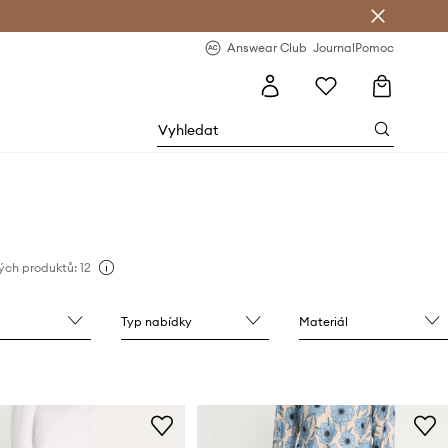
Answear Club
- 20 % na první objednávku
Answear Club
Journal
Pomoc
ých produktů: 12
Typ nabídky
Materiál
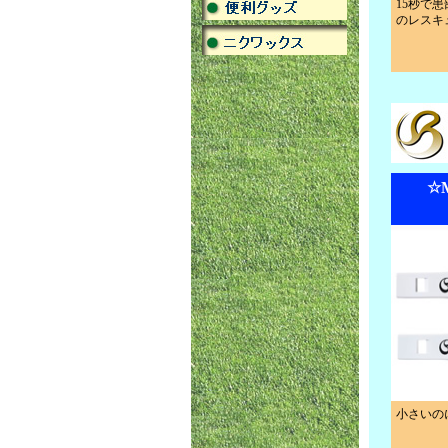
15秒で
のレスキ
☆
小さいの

---

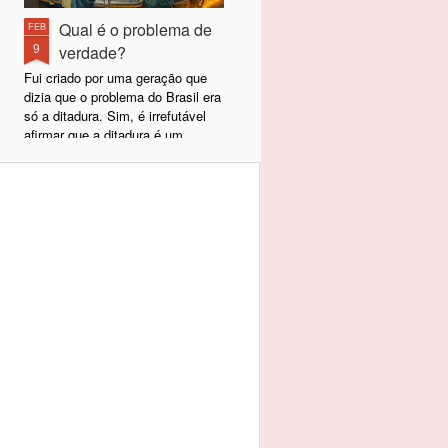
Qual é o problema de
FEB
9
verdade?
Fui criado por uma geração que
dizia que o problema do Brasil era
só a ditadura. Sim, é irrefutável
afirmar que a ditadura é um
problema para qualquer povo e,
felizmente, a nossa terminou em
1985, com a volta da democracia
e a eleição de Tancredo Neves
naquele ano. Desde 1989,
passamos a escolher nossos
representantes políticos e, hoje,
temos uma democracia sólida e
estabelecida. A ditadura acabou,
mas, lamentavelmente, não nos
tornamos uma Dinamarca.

==

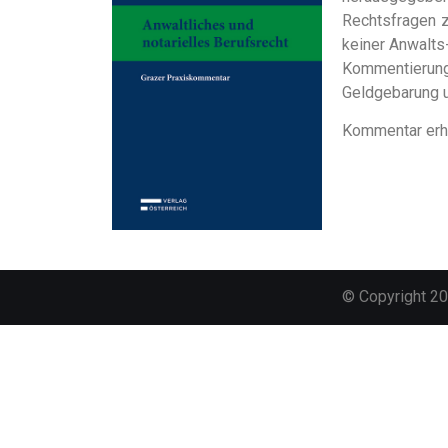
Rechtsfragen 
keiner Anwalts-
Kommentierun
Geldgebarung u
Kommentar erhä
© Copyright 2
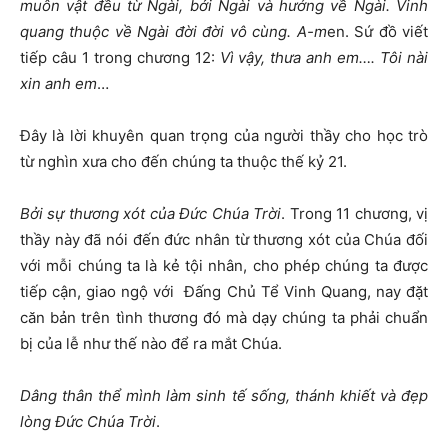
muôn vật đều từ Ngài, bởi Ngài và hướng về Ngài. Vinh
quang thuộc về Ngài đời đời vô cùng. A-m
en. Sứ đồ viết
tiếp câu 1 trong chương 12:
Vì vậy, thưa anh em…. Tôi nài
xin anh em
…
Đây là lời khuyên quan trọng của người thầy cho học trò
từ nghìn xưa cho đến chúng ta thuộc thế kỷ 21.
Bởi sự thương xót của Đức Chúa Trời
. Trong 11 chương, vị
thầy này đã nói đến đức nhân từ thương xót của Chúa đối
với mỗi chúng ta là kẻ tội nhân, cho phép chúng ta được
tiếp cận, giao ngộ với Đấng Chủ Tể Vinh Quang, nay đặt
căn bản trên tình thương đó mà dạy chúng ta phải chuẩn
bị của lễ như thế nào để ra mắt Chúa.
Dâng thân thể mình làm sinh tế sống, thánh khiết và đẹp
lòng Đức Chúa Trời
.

• Work instructions: Your answer must be a single number, the count of lines in the data that hold the string "thầy".

• Result of this exercise: 2